We think we know so we assume we do not need to learn how to listen and how to ask questions. Those are two of the greatest delusions we live by. But the complexity of today’s world requires more listening to uncover new perspectives, and an inquiring heart to ask the right questions.

As children we were great at both listening and asking questions. As adults we learned two bad lessons:
1. Listening is not communication
2. Solving problems is more effective than asking questions.

In fact I know we are terrible listeners, we are focused on our personal impressions, interpretations, perspective, and opinions of who and what we are listening to. We are often unable to empty “the cup” of our being to refill it with the speakers. Our questions focus on the techniques, the steps, or formulas that will deliver results and do not account for intent, bigger picture or the meaning of it all. And yet we used to be great at doing both.
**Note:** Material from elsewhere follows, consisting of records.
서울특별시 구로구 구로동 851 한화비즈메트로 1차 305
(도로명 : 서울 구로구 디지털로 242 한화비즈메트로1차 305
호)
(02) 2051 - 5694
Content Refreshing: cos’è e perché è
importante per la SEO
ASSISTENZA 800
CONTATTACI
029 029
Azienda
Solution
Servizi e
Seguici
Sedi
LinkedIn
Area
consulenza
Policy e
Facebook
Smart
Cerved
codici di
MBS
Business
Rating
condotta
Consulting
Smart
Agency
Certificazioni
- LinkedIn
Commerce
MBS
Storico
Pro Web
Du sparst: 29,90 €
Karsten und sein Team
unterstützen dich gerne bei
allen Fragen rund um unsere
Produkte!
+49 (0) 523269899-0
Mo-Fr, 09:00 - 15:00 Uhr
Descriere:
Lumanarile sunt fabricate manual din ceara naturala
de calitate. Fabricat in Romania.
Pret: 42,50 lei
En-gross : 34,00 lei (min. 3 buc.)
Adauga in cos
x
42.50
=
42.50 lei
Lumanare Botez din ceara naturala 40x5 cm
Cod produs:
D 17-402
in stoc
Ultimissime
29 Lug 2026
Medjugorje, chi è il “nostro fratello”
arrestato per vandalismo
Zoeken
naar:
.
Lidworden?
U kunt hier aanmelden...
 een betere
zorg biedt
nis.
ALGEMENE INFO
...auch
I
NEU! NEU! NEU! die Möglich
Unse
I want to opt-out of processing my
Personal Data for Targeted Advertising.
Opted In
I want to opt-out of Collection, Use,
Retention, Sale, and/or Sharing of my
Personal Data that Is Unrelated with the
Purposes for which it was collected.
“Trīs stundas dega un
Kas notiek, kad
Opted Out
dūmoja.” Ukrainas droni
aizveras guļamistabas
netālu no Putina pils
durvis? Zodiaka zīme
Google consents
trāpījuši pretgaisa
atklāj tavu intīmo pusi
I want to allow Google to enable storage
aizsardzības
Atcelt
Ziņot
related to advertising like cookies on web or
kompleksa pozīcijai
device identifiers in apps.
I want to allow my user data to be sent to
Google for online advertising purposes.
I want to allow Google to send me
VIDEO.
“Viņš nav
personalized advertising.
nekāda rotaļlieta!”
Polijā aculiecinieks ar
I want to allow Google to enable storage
Think about the quality of your listening. You still remember that great conversation you had with your friend or a child’s complete focus on your every word as you tell him a story, and think about the questions children ask: What does it mean to be free? Why are people poor? How expensive is a tree? We have the capacity to ask deep and insightful questions. We have the capacity for deep, emphatic listening. It is available to us right now, not tomorrow, not after practice time, not after attending class. We haven’t forgotten, we simply do not use it anymore.  And we need to be reminded of that interpersonal skill.

We can regain our ability to really talk and to really listen if we want to. It is all about our willingness to notice it. The inner work of leadership is only possible when we decide to do this.

Besides breakthrough dialogue, this brings us to the bigger question of how to be in the world not so much at work but everywhere…

It is all about answering the question: who am I? For this reason the answer to how (to do something) is actually who. Who am I and who will I decide to be? How will I be myself and how will I show up to meet the challenge of the workplace? Will I have the courage to be myself in a world that tries constantly to make me someone else?